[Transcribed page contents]
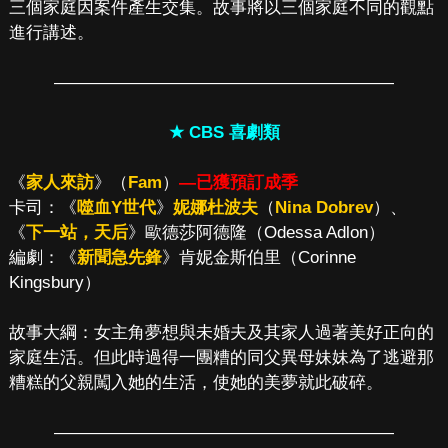
三個家庭因案件產生交集。故事將以三個家庭不同的觀點
進行講述。
————————————————————
★ CBS 喜劇類
《
家人來訪
》（
Fam
）
—已獲預訂成季
卡司：《
噬血Y世代
》
妮娜杜波夫
（
Nina Dobrev
）、
《
下一站，天后
》歐德莎阿德隆（Odessa Adlon）
編劇：《
新聞急先鋒
》肯妮金斯伯里（Corinne
Kingsbury）
故事大綱：女主角夢想與未婚夫及其家人過著美好正向的
家庭生活。但此時過得一團糟的同父異母妹妹為了逃避那
糟糕的父親闖入她的生活，使她的美夢就此破碎。
————————————————————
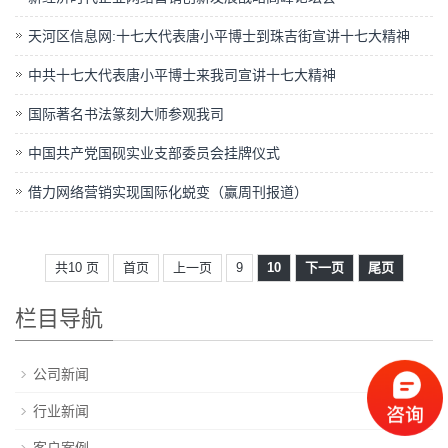
天河区信息网:十七大代表唐小平博士到珠吉街宣讲十七大精神
中共十七大代表唐小平博士来我司宣讲十七大精神
国际著名书法篆刻大师参观我司
中国共产党国砚实业支部委员会挂牌仪式
借力网络营销实现国际化蜕变（赢周刊报道）
共10 页
首页
上一页
9
10
下一页
尾页
栏目导航
公司新闻
行业新闻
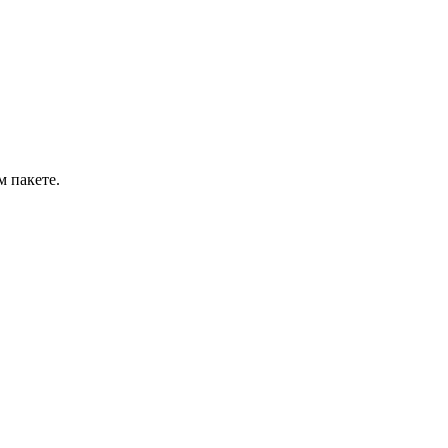
м пакете.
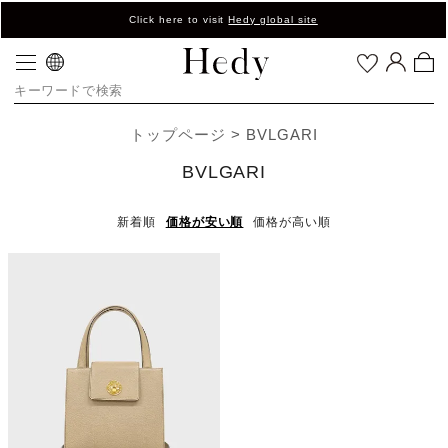
Click here to visit
Hedy global site
トップページ
BVLGARI
BVLGARI
新着順
価格が安い順
価格が高い順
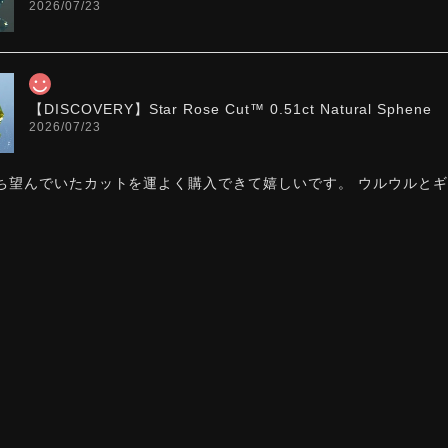
2026/07/23
【DISCOVERY】Star Rose Cut™️ 0.51ct Natural Sphene
2026/07/23
ち望んでいたカットを運よく購入できて嬉しいです。 ウルウルと
た。強い煌めきだけではないスフェーンの新たな一面を知ることが
お迎えいただきありがとうございます。「ウルウルとギラギラ
カットですので、そう感じていただけたことがなによりです。Sta
スフェーン特有の強い分散をやわらかく受け止めるようにして
【DISCOVERY】 Bright Brilliant Cut®︎ “145 Facets” 0.45ct
2026/07/21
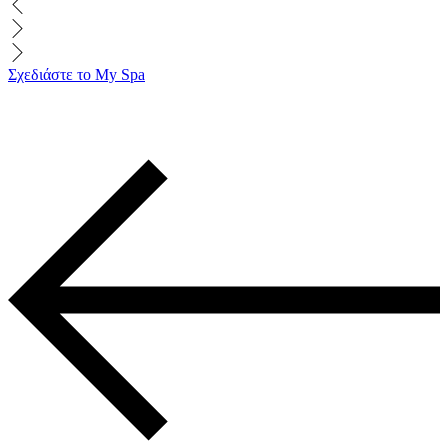
Σχεδιάστε το My Spa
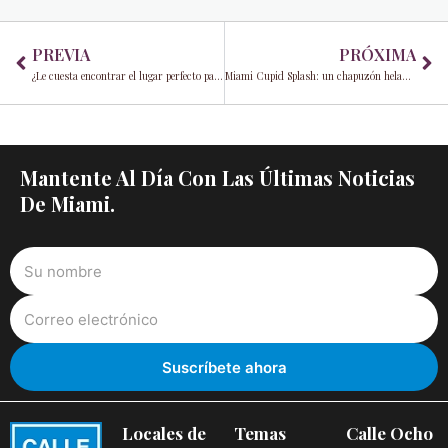
Prev
Ne
PREVIA
PRÓXIMA
¿Le cuesta encontrar el lugar perfecto para una cita de San Valentín? ¡Estos 8 restaurantes de Miami le dejarán sin aliento!
Miami Cupid Splash: un chapuzón helado para ayudar a salvar la bahía de Biscayne
Mantente Al Día Con Las Últimas Noticias
De Miami.
Locales de
Temas
Calle Ocho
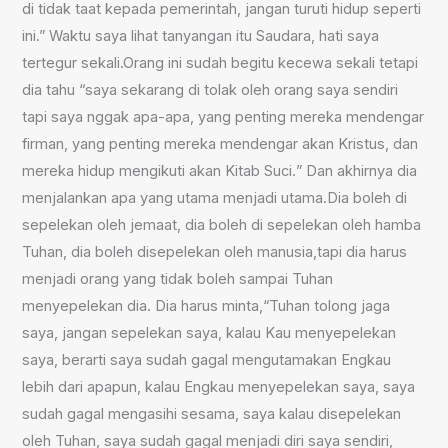
di tidak taat kepada pemerintah, jangan turuti hidup seperti
ini.” Waktu saya lihat tanyangan itu
S
audara, hati saya
tertegur sekali
.O
rang ini sudah begitu kecewa sekali tetapi
dia tahu “
s
aya sekarang di tolak oleh orang saya sendiri
tapi saya
ng
gak apa-apa, yang penting mereka mendengar
firman
,
yang penting mereka mendengar akan Kristus
,
dan
mereka hidup mengikuti akan
K
itab
S
uci
.
”
D
an akhirnya dia
menjalankan apa yang utama menjadi utama.
D
ia boleh di
sepelekan oleh jemaat
,
dia boleh di sepelekan oleh hamba
Tuhan, dia boleh disepelekan oleh manusia,tapi dia harus
menjadi orang yang tidak boleh sampai Tuhan
menyepelekan dia. Dia harus minta
,“
Tuhan
t
olong jaga
saya, jangan sepelekan saya, kalau Kau menyepelekan
saya, berarti saya sudah gagal mengutamakan Engkau
lebih dari apapun, kalau Engkau menyepelekan saya, saya
sudah gagal mengasihi sesama, saya kalau disepelekan
oleh Tuhan, saya sudah gagal menjadi diri saya sendiri,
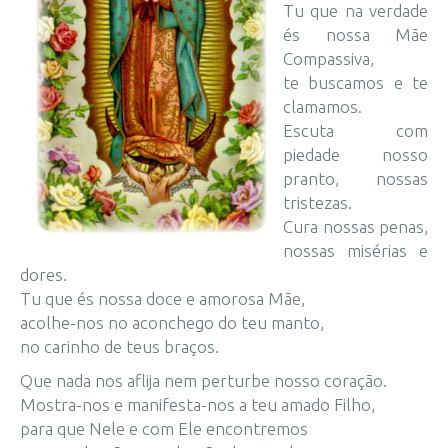
Tu que na verdade
és nossa Mãe
Compassiva,
te buscamos e te
clamamos.
Escuta com
piedade nosso
pranto, nossas
tristezas.
Cura nossas penas,
nossas misérias e
dores.
Tu que és nossa doce e amorosa Mãe,
acolhe-nos no aconchego do teu manto,
no carinho de teus braços.
Que nada nos aflija nem perturbe nosso coração.
Mostra-nos e manifesta-nos a teu amado Filho,
para que Nele e com Ele encontremos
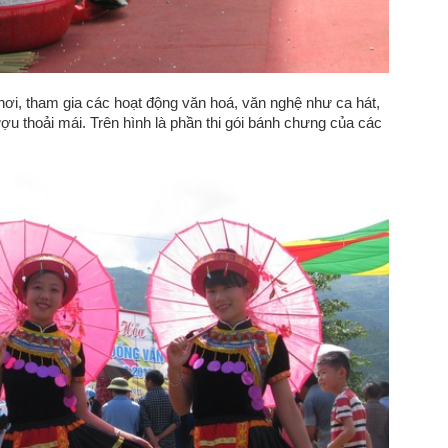
hơi, tham gia các hoạt động văn hoá, văn nghệ như ca hát,
ợu thoải mái. Trên hình là phần thi gói bánh chưng của các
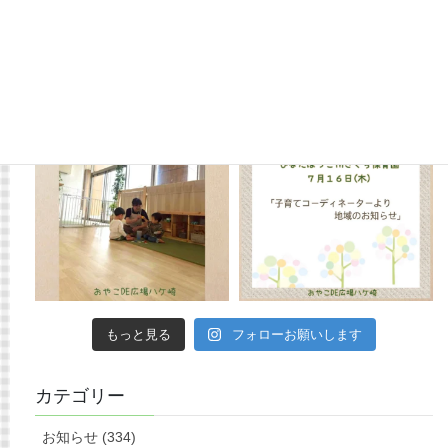
もっと見る
フォローお願いします
カテゴリー
お知らせ (334)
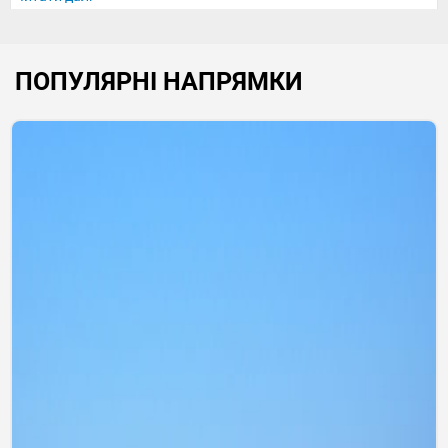
ПОПУЛЯРНІ НАПРЯМКИ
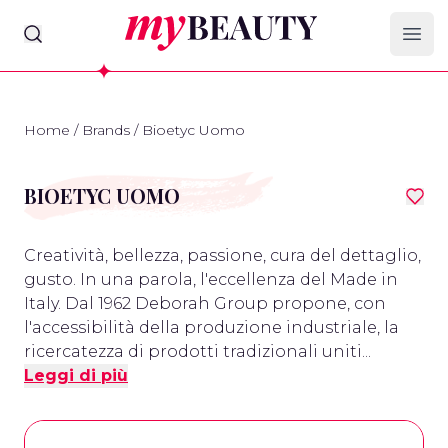
myBeauty
Ope
Home
/
Brands
/
Bioetyc Uomo
BIOETYC UOMO
Creatività, bellezza, passione, cura del dettaglio,
gusto. In una parola, l'eccellenza del Made in
Italy. Dal 1962 Deborah Group propone, con
l'accessibilità della produzione industriale, la
ricercatezza di prodotti tradizionali uniti...
Leggi di più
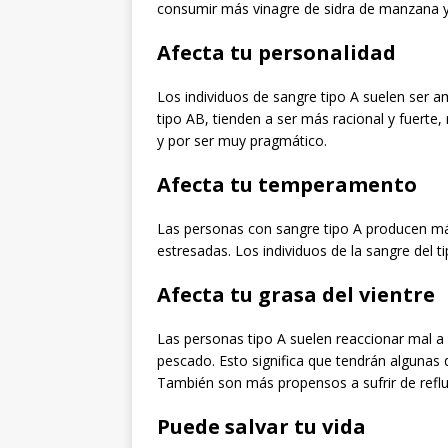
consumir más vinagre de sidra de manzana y 
Afecta tu personalidad
Los individuos de sangre tipo A suelen ser 
tipo AB, tienden a ser más racional y fuert
y por ser muy pragmático.
Afecta tu temperamento
Las personas con sangre tipo A producen más
estresadas. Los individuos de la sangre del 
Afecta tu grasa del vientre
Las personas tipo A suelen reaccionar mal a 
pescado. Esto significa que tendrán algunas d
También son más propensos a sufrir de refluj
Puede salvar tu vida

Your assignment – Please show every line of the entries above that contains the word "harus".

Result below –
Tuhan, dia boleh disepelekan oleh manusia,tapi dia harus
menyepelekan dia. Dia harus minta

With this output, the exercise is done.